| TEXT |
☆ ☆ ☆ ☆ ☆ ☆ ☆

Fast forward from 1995, through the pain described in the original Certificate and Public Key Pinning in 2015, until now, the landscape has changed considerably. A small set of web browsers dominate the market and there are a large number of CAs, some that even offer certificates for free. As the browsers control the trust store, which in turn controls which CAs are trusted, the balance of power significantly favors the browser vendors. At this point, being the most secure browser trumps nearly every other consideration and those vendors are not afraid to wield their power.

The Common CA Database is a joint venture by Mozilla, Microsoft, Apple, and Google. It provides current lists of the CAs that each trusts and information on how a CA can get added to their trust stores. The trust store programs also make it clear that CAs will be removed if they are found to fall out of compliance. In the past, OS and browser vendors were often reluctant to exercise their power, be it for financial reasons or fear of being sued by a CA vendor. The most important component of the requirement to add CAs to these trust stores is that the CA pass a Webtrust audit or equivalent. This is a rigorous audit that covers PKI design, implementation, and operations. All three companies require the CA to pass the audit every year. Each program also retains the right to remove a CA at any time if meaningful violations are found in the CA design or operations. This process worked as designed during the 2022 Trustcor incident. While there is still always a risk of a browser vendor doing the wrong thing, security and trust are now key features that users or enterprises demand from browsers.

For the purposes of this document OS and browser trust store can be used interchangeably. Some browsers, like Safari and Edge use the OS’s trust store. Chrome browser and OS have their own store, but when the browser runs on non-ChormeOS, it also trusts the OS store, and Firefox has its own TLS stack and store. In the mobile space, this is similar, as Android uses the Google store and Apple uses their own, both which apply to applications on the platform, not just browsers.

The CA Browser Forum (CA/BF) is another organization working to make sure that the PKI industry is in sync. The Forum is an unincorporated association of separate organizations. It is made up of CA vendors, browser vendors, and other key parties with an interest in securing the internet. This collaboration between industries is useful in finding common ground when incentives do not align. The Forum has voting members and working groups that come together to evaluate and address risks in the space. They set baseline requirements for how CAs are designed and operated. These rules must also be followed for a CA to be accepted into and remain in a Mozilla, Microsoft, Apple, or Google trust store.

☆ ☆ ☆ ☆ ☆ ☆ ☆

| STORED DATA |
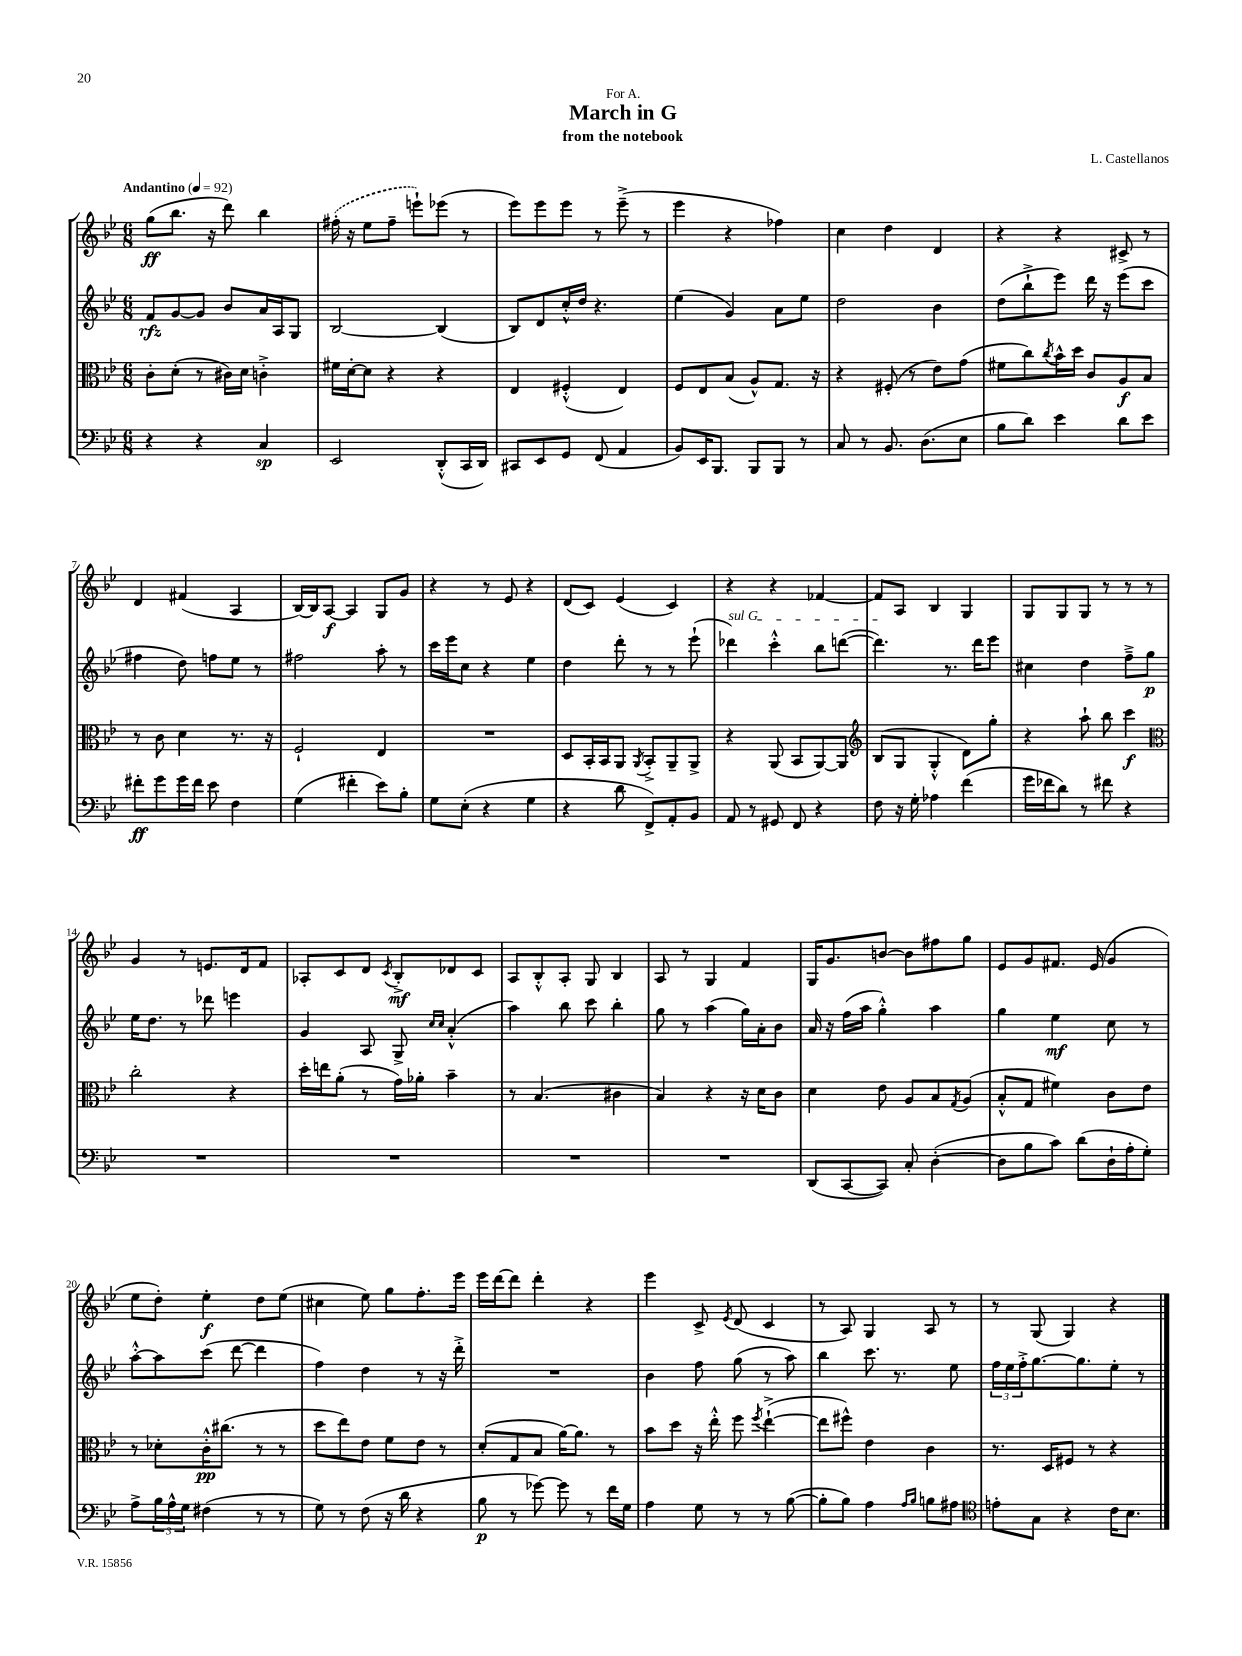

**kern	**kern	**kern	**kern
*staff4	*staff3	*staff2	*staff1
*clefF4	*clefC3	*clefG2	*clefG2
*k[b-e-]	*k[b-e-]	*k[b-e-]	*k[b-e-]
*M6/8	*M6/8	*M6/8	*M6/8
*MM92	*MM92	*MM92	*MM92
4r	8c'	8f	(8gg
.	(8d'	[8g	8.bb-
4r	8r	8g]	.
.	.	.	16r
.	16c#)	8b-	8ddd)
.	16d	.	.
4C	4c'^	16a	4bb-
.	.	16A	.
.	.	8G	.
=	=	=	=
2EE-	16f#	[2B-	(16ff#'
.	[16d'	.	16r
.	8d]	.	8ee-
.	4r	.	8ff#~
.	.	.	8eee`)
(8DD'^^	4r	(4B-]	(8eee-
16CC	.	.	8r
16DD)	.	.	.
=	=	=	=
8CC#	4E-	8B-)	8eee-)
8EE-	.	8d	8eee-
8GG	(4F#'^^	16cc'^^	8eee-
.	.	16dd	.
(8FF	.	4.r	8r
4AA	4E-)	.	(8eee-~^
.	.	.	8r
=	=	=	=
8BB-)	8F	(4ee-	4eee-
16EE-	8E-	.	.
8.BBB-	.	.	.
.	(8B-	4g)	4r
8BBB-	8A^^)	.	.
8BBB-	8.G	8a	4ff-)
8r	.	8ee-	.
.	16r	.	.
=	=	=	=
8C	4r	2dd	4cc
8r	.	.	.
8.BB-	(8F#'	.	4dd
.	8r	.	.
(8.D	.	.	.
.	8e-)	4b-	4d
8E-	(8g	.	.
=	=	=	=
8B-	8f#	(8dd	4r
8d)	8cc)	8bb-`^	.
.	8qcc	.	.
4e-	16b-^^	8eee-)	4r
.	16dd	.	.
.	8c	16ddd	.
.	.	16r	.
8d	8A	(8eee-	8c#^
8e-	8B-	8ccc	8r
=	=	=	=
8f#'	8r	4ff#	4d
8g	8c	.	.
16g	4d	8dd)	(4f#
16f#	.	.	.
8e-	.	8ff	.
4F	8.r	8ee-	4A
.	.	8r	.
.	16r	.	.
=	=	=	=
(4G	2F`	2ff#	[16B-)
.	.	.	16B-]
.	.	.	[8A
4f#'	.	.	4A]
8e-)	4E-	8aa'	8G
8B-'	.	8r	8g
=	=	=	=
8G	2.r	16ccc	4r
.	.	16eee-	.
(8E-'	.	8cc	.
4r	.	4r	8r
.	.	.	8e-
4G	.	4ee-	4r
=	=	=	=
4r	8D	4dd	(8d
.	16BB-'	.	8c)
.	16BB-	.	.
8d	8AA	8ddd'	(4e-
.	8qAA	.	.
8FF^)	8BB-'^	8r	.
8AA'	8AA~	8r	4c)
8BB-	8AA^	(8eee-`	.
=	=	=	=
8AA	4r	4ddd-)	4r
8r	.	.	.
8GG#	(8AA	4ccc'^^	4r
8FF	8BB-	.	.
4r	[8AA)	8bb-	[4f-
.	8AA]	([8ddd	.
=	=	=	=
*	*clefG2	*	*
8F	(8B-	4.ddd])	8f-]
16r	8G	.	8A
16G'	.	.	.
4A-	4G'^^	.	4B-
.	.	8.r	.
(4f	8d)	.	4G
.	.	16ddd	.
.	8gg'	8eee-	.
=	=	=	=
16g	4r	4cc#	8G
16f-	.	.	.
8d)	.	.	8G
8r	8aa`	4dd	8G
8f#	8bb-	.	8r
4r	4ccc	8ff~^	8r
.	.	8gg	8r
=	=	=	=
*	*clefC3	*	*
2.r	2cc'	16ee-	4g
.	.	8.dd	.
.	.	8r	8r
.	.	8ddd-	8.e
.	4r	4eee	.
.	.	.	16d
.	.	.	8f
=	=	=	=
2.r	16dd'	4g	8A-'
.	16ee	.	.
.	(8a'	.	8c
.	8r	8A	8d
.	.	.	8qc
.	16g)	8G^	8B-'^
.	16a-'	.	.
.	.	16qqcc	.
.	.	16qqcc	.
.	4b-~	(4a'^^	8d-
.	.	.	8c
=	=	=	=
2.r	8r	4aa)	8A
.	(4.B-	.	8B-'^^
.	.	8bb-	8A'
.	.	8ccc	8G
.	4c#	4bb-'	4B-
=	=	=	=
2.r	4B-)	8gg	8A
.	.	8r	8r
.	4r	(4aa	4G
.	16r	16gg)	4f
.	16d	16a'	.
.	8c	8b-	.
=	=	=	=
(8DD	4d	16a	16G
.	.	16r	8.g
[8CC	.	(16ff	.
.	.	16aa	.
8CC])	8e-	4gg'^^)	[8b
8C'	8A	.	8b]
([4D'	8B-	4aa	8ff#
.	8qG	.	.
.	(8A	.	8gg
=	=	=	=
8D]	8B-'^^	4gg	8e-
8B-	8G	.	8g
8c)	4f#)	4ee-	8.f#
(8d	.	.	.
.	.	.	(16e-
16D`	8c	8cc	4g
16A'	.	.	.
8G')	8e-	8r	.
=	=	=	=
8A^	8r	[8aa'^^	8ee-
24B-	8d-'	8aa]	8dd')
24A^^	.	.	.
24G	.	.	.
(4F#	16c'^^	(8ccc	4ee-'
.	(8.cc#	.	.
.	.	[8ddd	.
8r	8r	4ddd]	8dd
8r	8r	.	(8ee-
=	=	=	=
8G)	8dd	4ff)	4cc#
8r	8ee-)	.	.
(8F	8e-	4dd	8ee-)
16r	8f	.	8gg
16d	.	.	.
4r	8e-	8r	8.ff'
.	8r	16r	.
.	.	16ddd'^	16eee-
=	=	=	=
8B-	(8d'	2.r	16eee-
.	.	.	[16ddd
8r	8G	.	8ddd]
[8g-)	8B-	.	4ddd'
8g-]	[16a)	.	.
.	8.a]	.	.
8r	.	.	4r
16f	8r	.	.
16G	.	.	.
=	=	=	=
4A	8b-	4b-	4eee-
.	8dd	.	.
8G	16r	8ff	8c^
.	16ee-'^^	.	.
.	.	.	8qe-
8r	8ff	(8gg	(8d
.	8qff	.	.
8r	([4ee-`^	8r	4c
([8B-	.	8aa)	.
=	=	=	=
8B-']	8ee-]	4bb-	8r
8B-)	8ff#^^)	.	8A)
4A	4e-	8.ccc	4G
.	.	8.r	.
16qqA	.	.	.
16qqB-	.	.	.
8B	4c	.	8A
8A#	.	8ee-	8r
=	=	=	=
*clefC4	*	*	*
8e'	8.r	24ff	8r
.	.	24ee-	.
.	.	24ff'^	.
8G	.	[8.gg	(8G
.	16D	.	.
4r	8F#	.	4G)
.	.	8.gg]	.
.	8r	.	.
16c	4r	8ee-'	4r
8.B-	.	.	.
.	.	8r	.
==	==	==	==
*-	*-	*-	*-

☆ ☆ ☆ ☆ ☆ ☆ ☆

| WRITTEN REQUEST |
Rewrite the certificate authority passage, starting with "The CA Browser" and going on through "Google trust store.", and change "baseline requirements" to "minimum standards". The rows after the certificate authority passage are separate from it.

| FULL RESPONSE |
The CA Browser Forum (CA/BF) is another organization working to make sure that the PKI industry is in sync. The Forum is an unincorporated association of separate organizations. It is made up of CA vendors, browser vendors, and other key parties with an interest in securing the internet. This collaboration between industries is useful in finding common ground when incentives do not align. The Forum has voting members and working groups that come together to evaluate and address risks in the space. They set minimum standards for how CAs are designed and operated. These rules must also be followed for a CA to be accepted into and remain in a Mozilla, Microsoft, Apple, or Google trust store.